_Problem to solve_
Check each line below for the word "from" and give the number of lines that have it, nothing more.

Nine-parameter box outputs
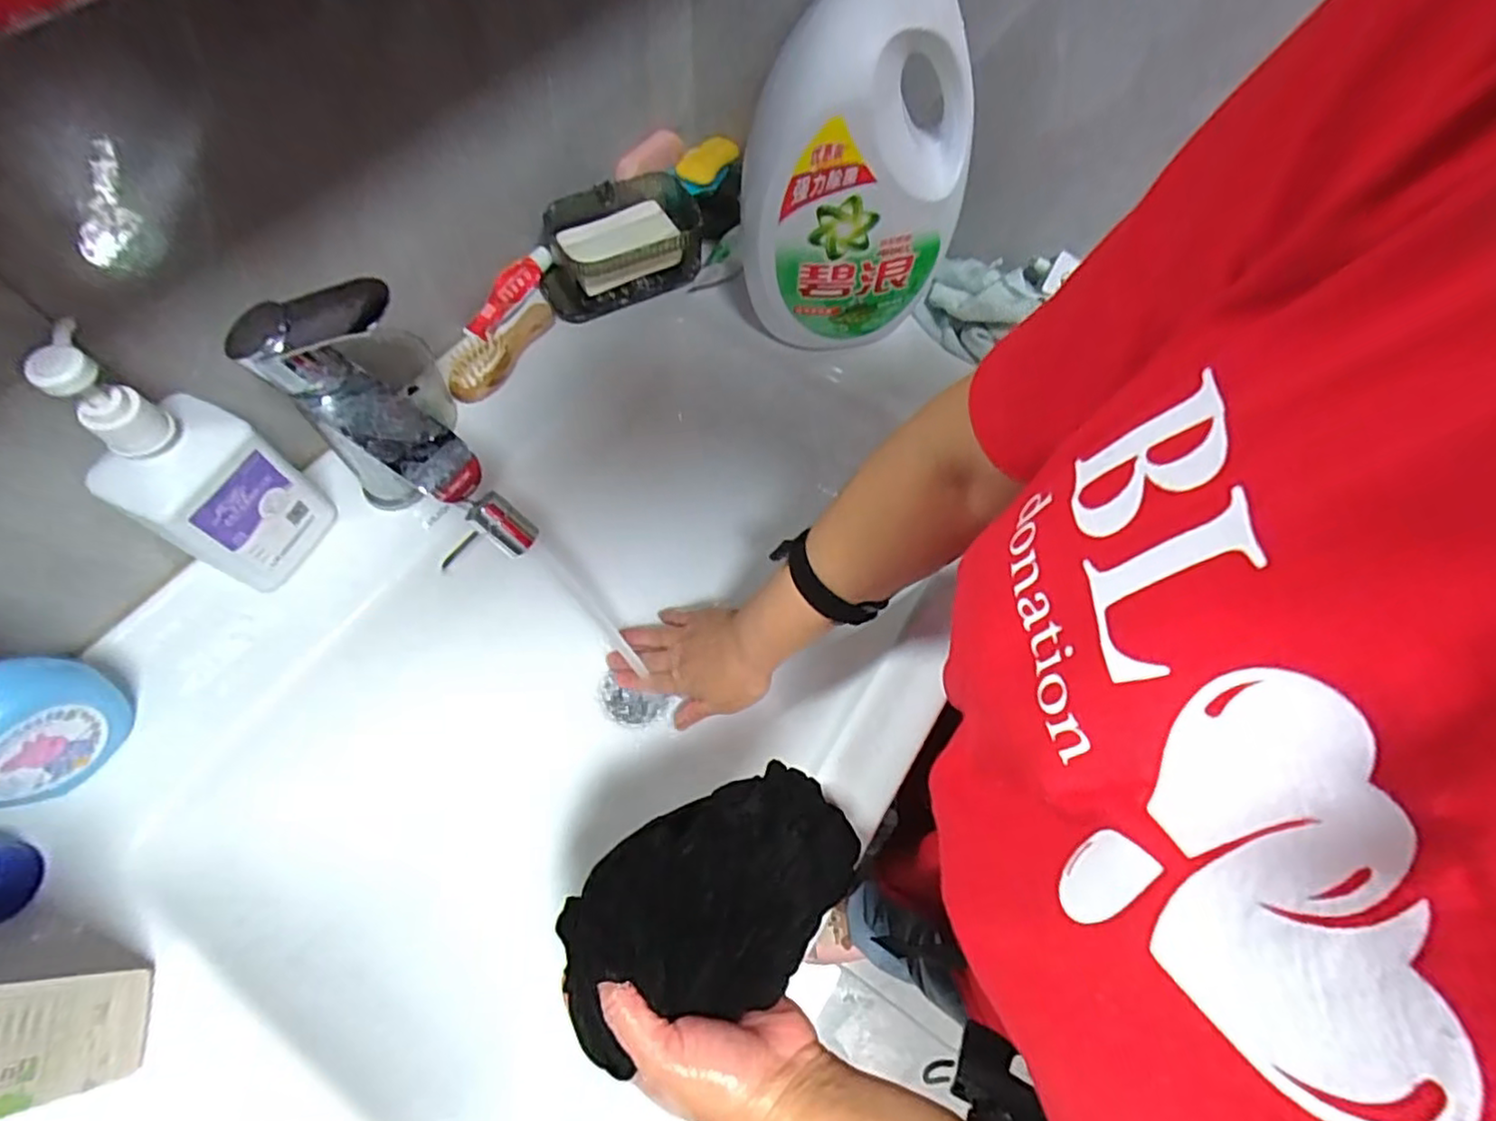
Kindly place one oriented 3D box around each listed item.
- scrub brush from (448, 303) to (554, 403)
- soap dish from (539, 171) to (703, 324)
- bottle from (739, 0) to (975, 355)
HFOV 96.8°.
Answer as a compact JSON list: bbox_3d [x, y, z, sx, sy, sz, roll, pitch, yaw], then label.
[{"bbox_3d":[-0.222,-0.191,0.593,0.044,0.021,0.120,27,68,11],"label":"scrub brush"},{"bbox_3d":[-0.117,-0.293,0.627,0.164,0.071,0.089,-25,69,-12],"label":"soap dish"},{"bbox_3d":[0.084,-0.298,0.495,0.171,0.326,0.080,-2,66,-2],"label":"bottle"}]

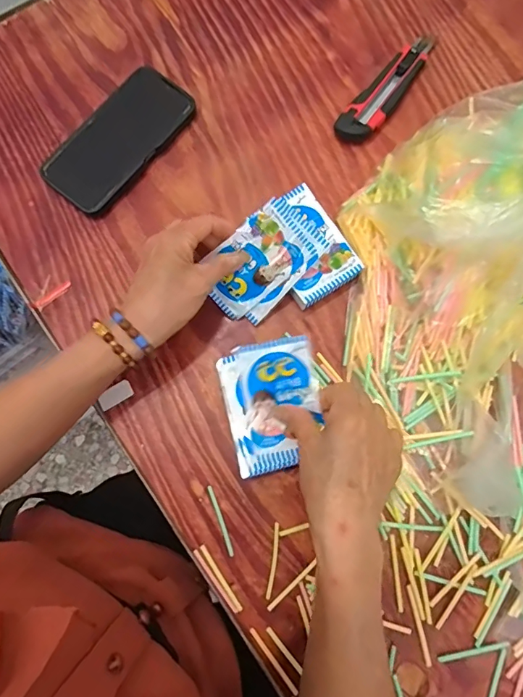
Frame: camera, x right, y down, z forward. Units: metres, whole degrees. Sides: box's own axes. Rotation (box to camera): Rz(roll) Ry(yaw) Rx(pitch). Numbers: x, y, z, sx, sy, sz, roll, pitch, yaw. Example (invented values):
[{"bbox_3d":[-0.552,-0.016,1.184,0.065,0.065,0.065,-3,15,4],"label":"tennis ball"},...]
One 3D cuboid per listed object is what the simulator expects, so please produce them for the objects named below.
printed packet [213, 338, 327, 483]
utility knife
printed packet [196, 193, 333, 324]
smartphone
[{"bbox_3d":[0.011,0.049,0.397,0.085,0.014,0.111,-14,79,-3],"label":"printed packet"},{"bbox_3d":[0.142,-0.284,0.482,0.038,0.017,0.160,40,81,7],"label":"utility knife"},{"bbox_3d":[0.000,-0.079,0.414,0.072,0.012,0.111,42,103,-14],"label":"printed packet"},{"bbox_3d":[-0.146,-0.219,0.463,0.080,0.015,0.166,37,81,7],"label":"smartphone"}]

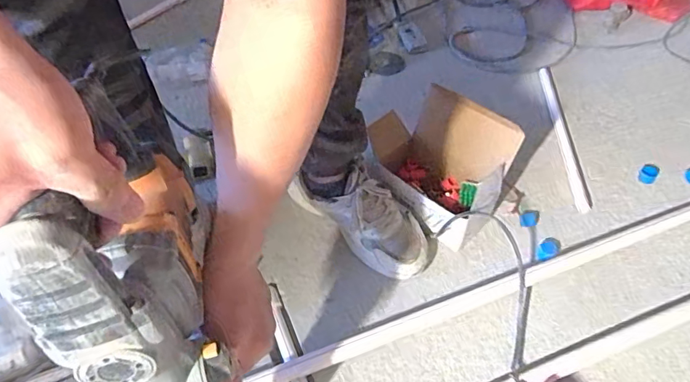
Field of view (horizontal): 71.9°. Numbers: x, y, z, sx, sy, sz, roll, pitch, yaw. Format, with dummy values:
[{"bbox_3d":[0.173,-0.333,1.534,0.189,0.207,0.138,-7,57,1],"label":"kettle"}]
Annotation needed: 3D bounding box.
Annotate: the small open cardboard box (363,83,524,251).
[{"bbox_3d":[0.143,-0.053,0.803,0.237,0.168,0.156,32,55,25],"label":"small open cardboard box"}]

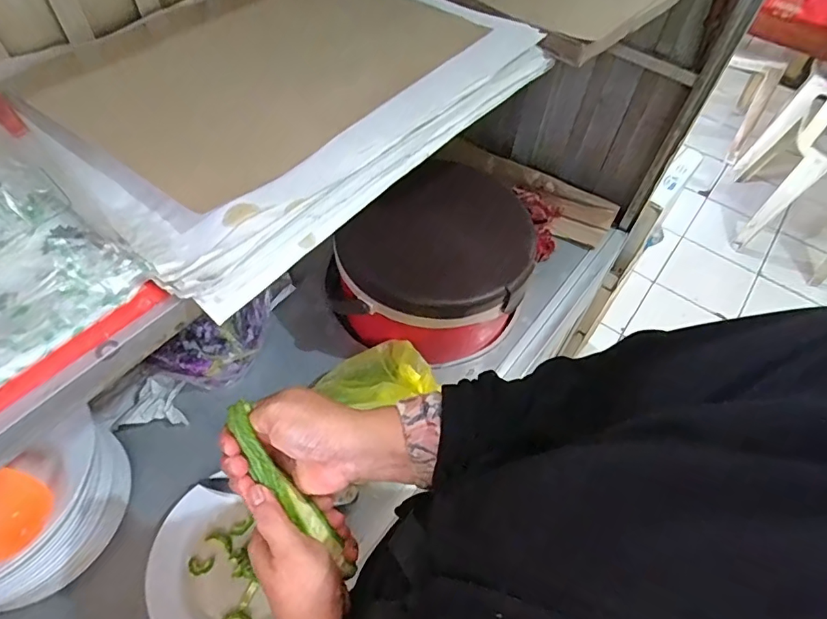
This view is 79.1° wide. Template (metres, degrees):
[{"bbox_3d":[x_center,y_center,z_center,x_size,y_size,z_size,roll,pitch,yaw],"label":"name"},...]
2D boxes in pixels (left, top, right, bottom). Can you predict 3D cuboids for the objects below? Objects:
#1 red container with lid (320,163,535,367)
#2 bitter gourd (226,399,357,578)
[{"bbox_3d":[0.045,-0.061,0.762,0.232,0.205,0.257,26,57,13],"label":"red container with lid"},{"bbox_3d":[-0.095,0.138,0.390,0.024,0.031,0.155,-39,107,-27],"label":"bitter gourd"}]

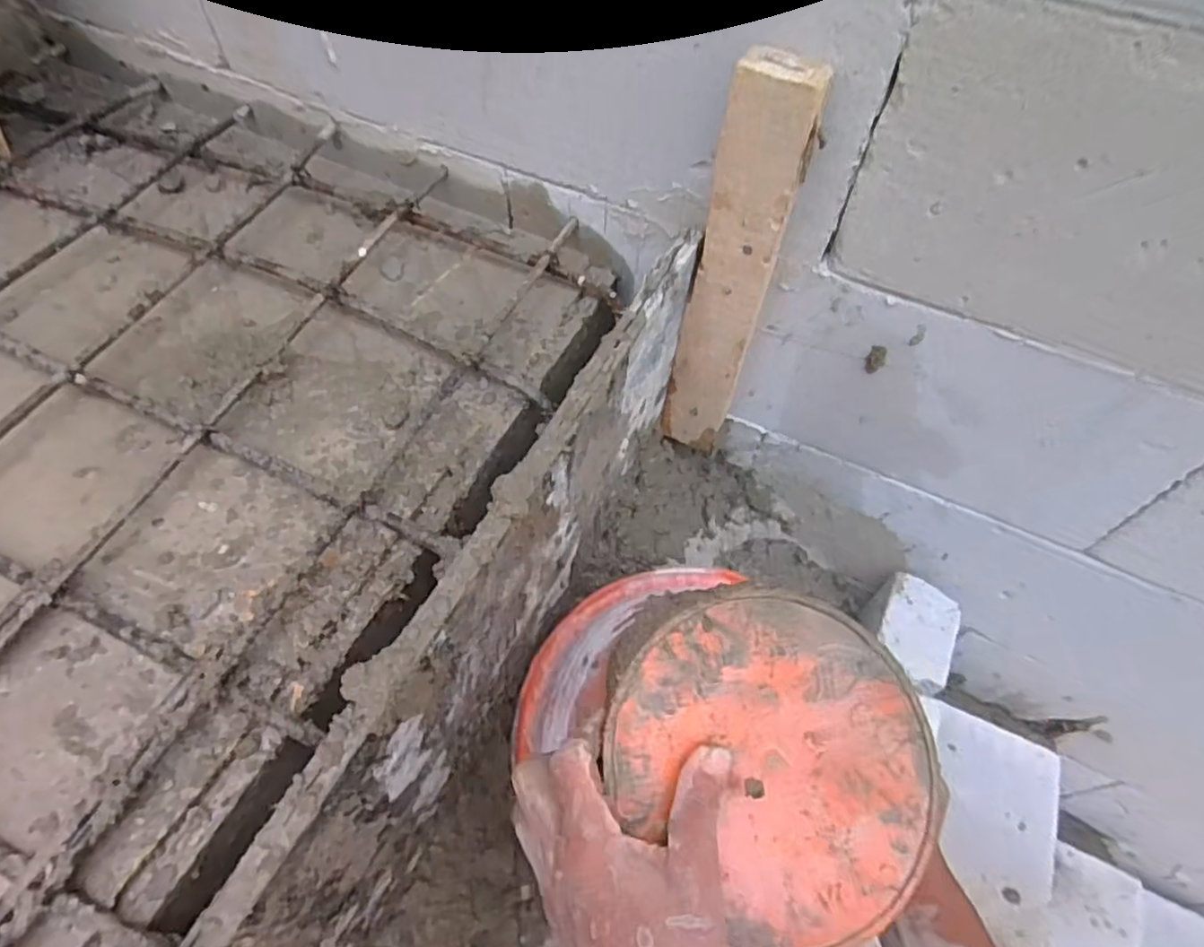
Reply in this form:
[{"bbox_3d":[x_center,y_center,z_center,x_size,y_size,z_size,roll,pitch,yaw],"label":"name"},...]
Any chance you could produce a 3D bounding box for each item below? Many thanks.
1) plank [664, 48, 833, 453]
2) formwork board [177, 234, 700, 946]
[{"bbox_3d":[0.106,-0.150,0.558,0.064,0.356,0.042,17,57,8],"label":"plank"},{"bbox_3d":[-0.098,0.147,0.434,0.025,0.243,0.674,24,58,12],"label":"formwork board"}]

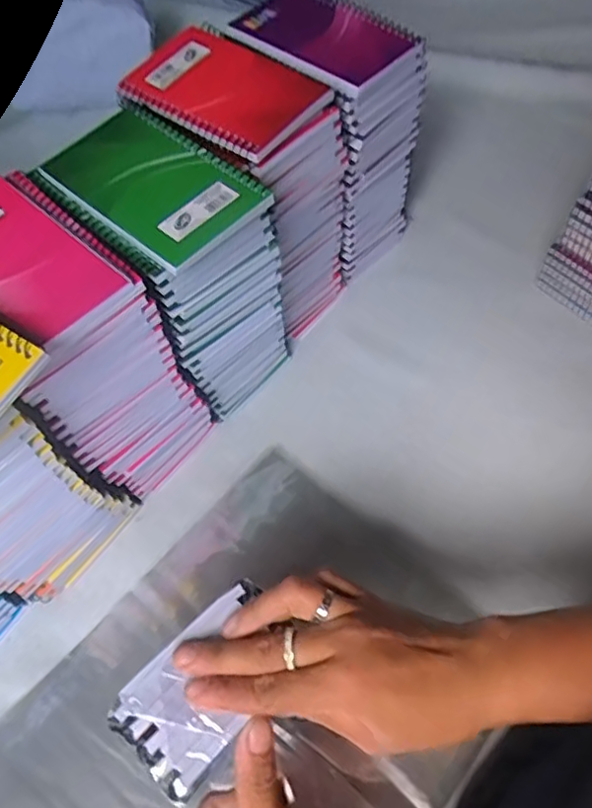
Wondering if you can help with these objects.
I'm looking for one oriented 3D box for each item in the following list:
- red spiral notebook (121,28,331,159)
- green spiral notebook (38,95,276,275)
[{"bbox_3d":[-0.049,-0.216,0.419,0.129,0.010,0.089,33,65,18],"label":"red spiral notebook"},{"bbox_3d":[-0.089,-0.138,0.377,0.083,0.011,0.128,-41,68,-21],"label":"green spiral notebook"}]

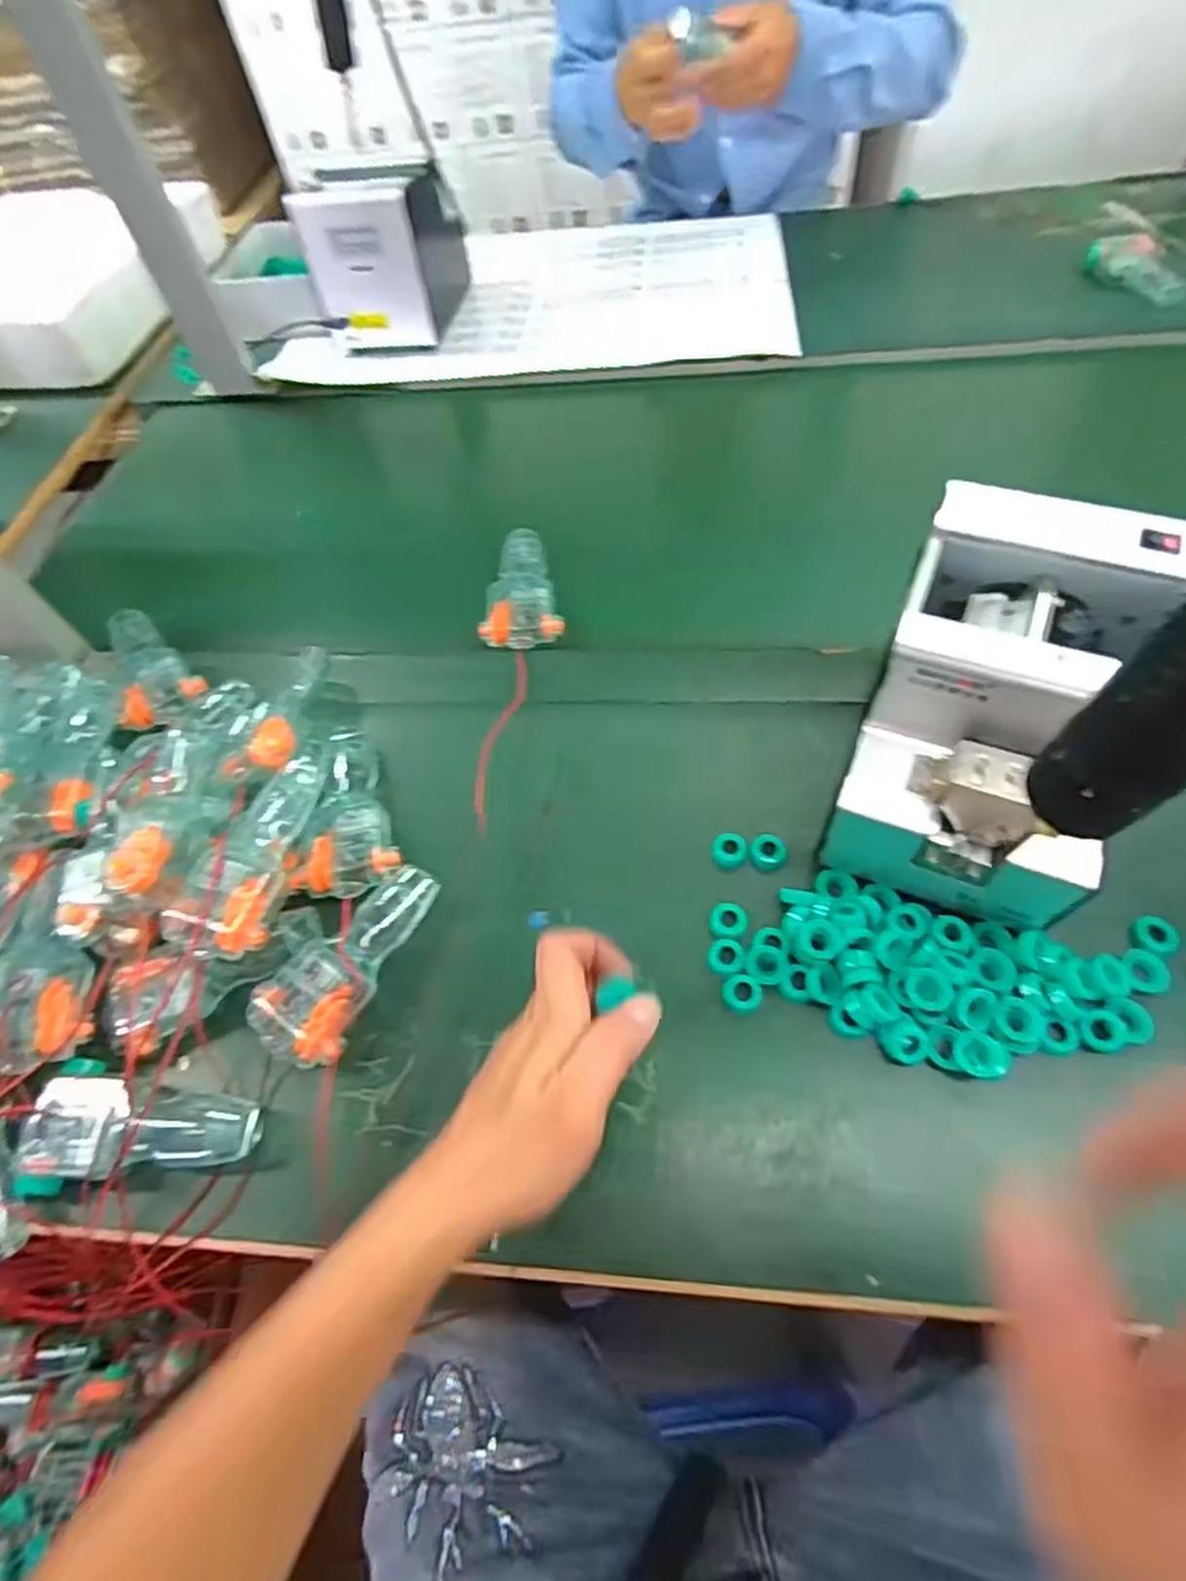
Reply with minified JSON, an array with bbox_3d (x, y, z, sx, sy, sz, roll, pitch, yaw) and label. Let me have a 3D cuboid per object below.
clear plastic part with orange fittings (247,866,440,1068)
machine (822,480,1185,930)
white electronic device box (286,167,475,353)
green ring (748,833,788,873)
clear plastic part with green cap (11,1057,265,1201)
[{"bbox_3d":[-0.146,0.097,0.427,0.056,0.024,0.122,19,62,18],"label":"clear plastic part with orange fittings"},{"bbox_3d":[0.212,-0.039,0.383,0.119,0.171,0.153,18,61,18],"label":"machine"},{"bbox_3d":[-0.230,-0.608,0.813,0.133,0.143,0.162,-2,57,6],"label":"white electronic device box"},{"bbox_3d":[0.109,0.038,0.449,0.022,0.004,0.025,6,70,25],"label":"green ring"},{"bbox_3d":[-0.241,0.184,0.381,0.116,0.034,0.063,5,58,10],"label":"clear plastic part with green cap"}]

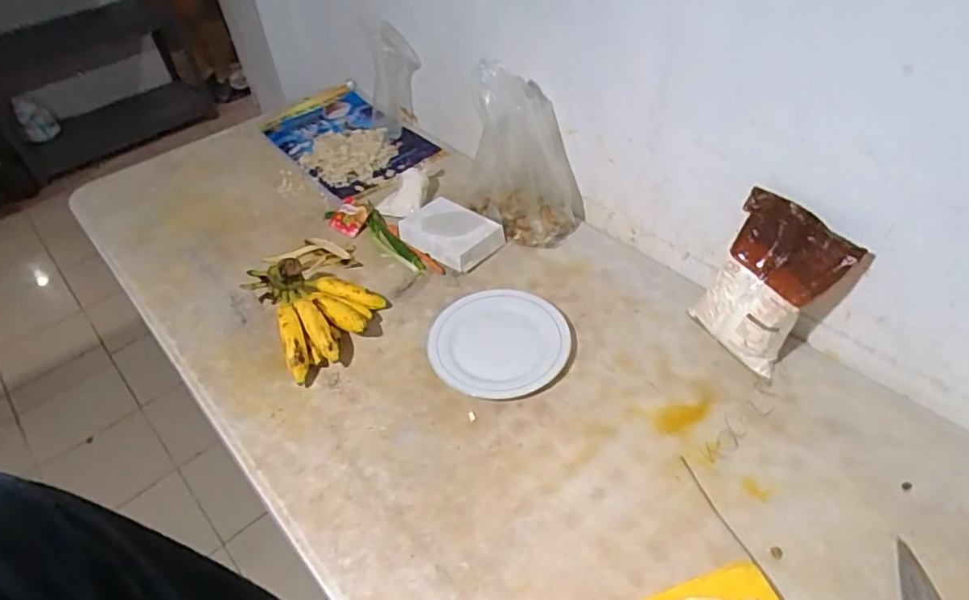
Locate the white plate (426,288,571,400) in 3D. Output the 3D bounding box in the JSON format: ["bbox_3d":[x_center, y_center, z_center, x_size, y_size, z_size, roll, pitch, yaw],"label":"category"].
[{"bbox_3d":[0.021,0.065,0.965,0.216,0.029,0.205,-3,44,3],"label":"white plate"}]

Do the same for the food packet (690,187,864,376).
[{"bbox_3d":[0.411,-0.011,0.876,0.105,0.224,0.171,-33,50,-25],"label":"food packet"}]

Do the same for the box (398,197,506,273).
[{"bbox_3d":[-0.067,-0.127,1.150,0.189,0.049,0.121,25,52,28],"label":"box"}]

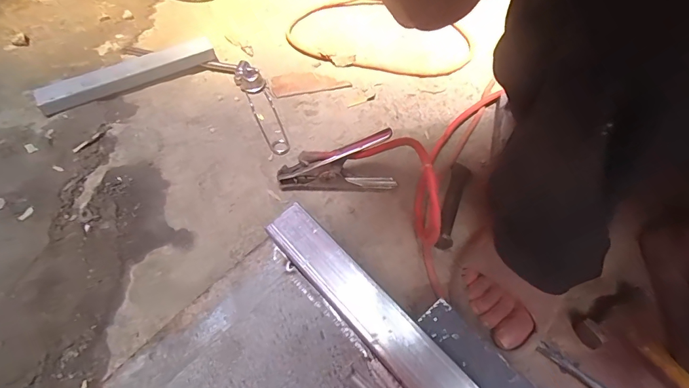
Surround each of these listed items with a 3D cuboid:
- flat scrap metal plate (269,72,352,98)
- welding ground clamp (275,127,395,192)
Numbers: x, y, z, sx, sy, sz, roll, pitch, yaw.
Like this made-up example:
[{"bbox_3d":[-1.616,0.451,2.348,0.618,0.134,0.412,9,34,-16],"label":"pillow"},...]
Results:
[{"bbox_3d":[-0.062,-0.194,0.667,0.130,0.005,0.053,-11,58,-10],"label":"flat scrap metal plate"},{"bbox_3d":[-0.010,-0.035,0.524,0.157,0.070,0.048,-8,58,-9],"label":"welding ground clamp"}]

_Finished task_
3